**Work to complete**
Please pull out every line in the data below that contains the string "Bình" and copy each such line in full. Case counts when matching.

**Dataset**
◇ ◇ ◇ ◇ ◇

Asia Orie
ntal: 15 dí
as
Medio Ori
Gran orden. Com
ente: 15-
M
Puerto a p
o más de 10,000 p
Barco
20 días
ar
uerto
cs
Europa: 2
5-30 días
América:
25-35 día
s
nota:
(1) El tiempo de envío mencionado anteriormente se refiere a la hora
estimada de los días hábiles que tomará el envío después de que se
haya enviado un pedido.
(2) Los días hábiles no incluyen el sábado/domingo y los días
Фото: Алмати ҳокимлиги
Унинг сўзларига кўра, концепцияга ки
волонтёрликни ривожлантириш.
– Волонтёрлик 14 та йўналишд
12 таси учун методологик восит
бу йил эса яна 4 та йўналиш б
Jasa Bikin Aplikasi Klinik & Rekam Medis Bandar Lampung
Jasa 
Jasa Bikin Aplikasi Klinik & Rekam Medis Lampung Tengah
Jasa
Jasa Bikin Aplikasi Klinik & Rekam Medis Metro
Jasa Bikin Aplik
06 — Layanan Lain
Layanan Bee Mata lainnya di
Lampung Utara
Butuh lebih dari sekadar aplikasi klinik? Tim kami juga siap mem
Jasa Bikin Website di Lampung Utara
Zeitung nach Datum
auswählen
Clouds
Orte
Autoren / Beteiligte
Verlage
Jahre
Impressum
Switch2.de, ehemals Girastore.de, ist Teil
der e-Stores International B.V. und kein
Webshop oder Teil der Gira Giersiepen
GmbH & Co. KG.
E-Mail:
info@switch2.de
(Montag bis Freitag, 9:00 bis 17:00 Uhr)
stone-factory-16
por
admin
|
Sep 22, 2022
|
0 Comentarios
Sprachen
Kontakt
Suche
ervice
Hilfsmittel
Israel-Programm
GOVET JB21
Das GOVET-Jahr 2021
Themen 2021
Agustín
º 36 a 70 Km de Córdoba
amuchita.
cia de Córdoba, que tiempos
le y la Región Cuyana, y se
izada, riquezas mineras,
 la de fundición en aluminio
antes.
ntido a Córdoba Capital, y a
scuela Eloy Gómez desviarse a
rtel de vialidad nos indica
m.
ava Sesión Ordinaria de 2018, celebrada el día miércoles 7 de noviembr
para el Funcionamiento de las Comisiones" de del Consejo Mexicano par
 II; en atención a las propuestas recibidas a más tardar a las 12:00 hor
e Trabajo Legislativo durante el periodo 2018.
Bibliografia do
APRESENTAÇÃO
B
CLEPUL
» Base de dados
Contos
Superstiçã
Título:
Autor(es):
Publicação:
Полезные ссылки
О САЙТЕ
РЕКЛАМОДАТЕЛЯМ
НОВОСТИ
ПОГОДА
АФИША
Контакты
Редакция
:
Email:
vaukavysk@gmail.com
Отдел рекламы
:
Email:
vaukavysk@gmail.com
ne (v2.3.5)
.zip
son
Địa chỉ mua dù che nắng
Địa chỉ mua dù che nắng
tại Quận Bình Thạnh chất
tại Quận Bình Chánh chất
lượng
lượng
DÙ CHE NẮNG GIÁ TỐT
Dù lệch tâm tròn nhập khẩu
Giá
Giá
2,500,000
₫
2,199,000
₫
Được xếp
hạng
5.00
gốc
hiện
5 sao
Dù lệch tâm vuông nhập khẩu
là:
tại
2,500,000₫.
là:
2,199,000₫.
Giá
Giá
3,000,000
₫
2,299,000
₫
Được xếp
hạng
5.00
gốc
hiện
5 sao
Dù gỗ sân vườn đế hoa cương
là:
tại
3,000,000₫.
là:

◇ ◇ ◇ ◇ ◇

**Expected output**
tại Quận Bình Thạnh chất
tại Quận Bình Chánh chất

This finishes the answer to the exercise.